Directions =
Exclude images, then output the remaining data verbatim.

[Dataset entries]
##########
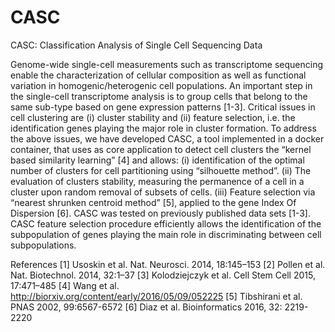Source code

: # CASC
CASC: Classification Analysis of Single Cell Sequencing Data

Genome-wide single-cell measurements such as transcriptome sequencing enable the characterization of cellular composition as well as functional variation in homogenic/heterogenic cell populations. An important step in the single-cell transcriptome analysis is to group cells that belong to the same sub-type based on gene expression patterns [1-3]. Critical issues in cell clustering are (i) cluster stability and (ii) feature selection, i.e. the identification genes playing the major role in cluster formation. To address the above issues, we have developed CASC, a tool implemented in a docker container, that uses as core application to detect cell clusters the “kernel based similarity learning” [4] and allows: (i) identification of the optimal number of clusters for cell partitioning using “silhouette method”. (ii) The evaluation of clusters stability, measuring the permanence of a cell in a cluster upon random removal of subsets of cells. (iii) Feature selection via “nearest shrunken centroid method” [5], applied to the gene Index Of Dispersion [6]. CASC was tested on previously published data sets [1-3]. CASC feature selection procedure efficiently allows the identification of the subpopulation of genes playing the main role in discriminating   between cell subpopulations. 

References
[1] Usoskin et al. Nat. Neurosci. 2014, 18:145–153
[2] Pollen et al. Nat. Biotechnol. 2014, 32:1–37
[3] Kolodziejczyk et al. Cell Stem Cell 2015, 17:471–485
[4] Wang et al. http://biorxiv.org/content/early/2016/05/09/052225
[5] Tibshirani et al. PNAS 2002, 99:6567-6572
[6] Diaz et al. Bioinformatics 2016, 32: 2219-2220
##########
Response =
Source code

: # CASC
CASC: Classification Analysis of Single Cell Sequencing Data

Genome-wide single-cell measurements such as transcriptome sequencing enable the characterization of cellular composition as well as functional variation in homogenic/heterogenic cell populations. An important step in the single-cell transcriptome analysis is to group cells that belong to the same sub-type based on gene expression patterns [1-3]. Critical issues in cell clustering are (i) cluster stability and (ii) feature selection, i.e. the identification genes playing the major role in cluster formation. To address the above issues, we have developed CASC, a tool implemented in a docker container, that uses as core application to detect cell clusters the “kernel based similarity learning” [4] and allows: (i) identification of the optimal number of clusters for cell partitioning using “silhouette method”. (ii) The evaluation of clusters stability, measuring the permanence of a cell in a cluster upon random removal of subsets of cells. (iii) Feature selection via “nearest shrunken centroid method” [5], applied to the gene Index Of Dispersion [6]. CASC was tested on previously published data sets [1-3]. CASC feature selection procedure efficiently allows the identification of the subpopulation of genes playing the main role in discriminating   between cell subpopulations. 

References
[1] Usoskin et al. Nat. Neurosci. 2014, 18:145–153
[2] Pollen et al. Nat. Biotechnol. 2014, 32:1–37
[3] Kolodziejczyk et al. Cell Stem Cell 2015, 17:471–485
[4] Wang et al. http://biorxiv.org/content/early/2016/05/09/052225
[5] Tibshirani et al. PNAS 2002, 99:6567-6572
[6] Diaz et al. Bioinformatics 2016, 32: 2219-2220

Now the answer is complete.